* **Saved entries**:
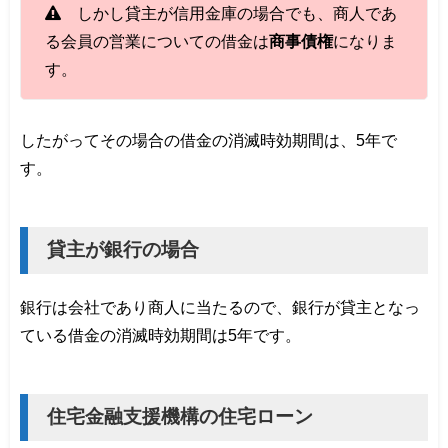
しかし貸主が信用金庫の場合でも、商人であ
る会員の営業についての借金は
商事債権
になりま
す。
したがってその場合の借金の消滅時効期間は、5年で
す。
貸主が銀行の場合
銀行は会社であり商人に当たるので、銀行が貸主となっ
ている借金の消滅時効期間は5年です。
住宅金融支援機構の住宅ローン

* **WHAT IS EXPECTED**: With no pictures included, write out the entries exactly.

* **TASK SOLUTION**:
しかし貸主が信用金庫の場合でも、商人であ
る会員の営業についての借金は
商事債権
になりま
す。
したがってその場合の借金の消滅時効期間は、5年で
す。
貸主が銀行の場合
銀行は会社であり商人に当たるので、銀行が貸主となっ
ている借金の消滅時効期間は5年です。
住宅金融支援機構の住宅ローン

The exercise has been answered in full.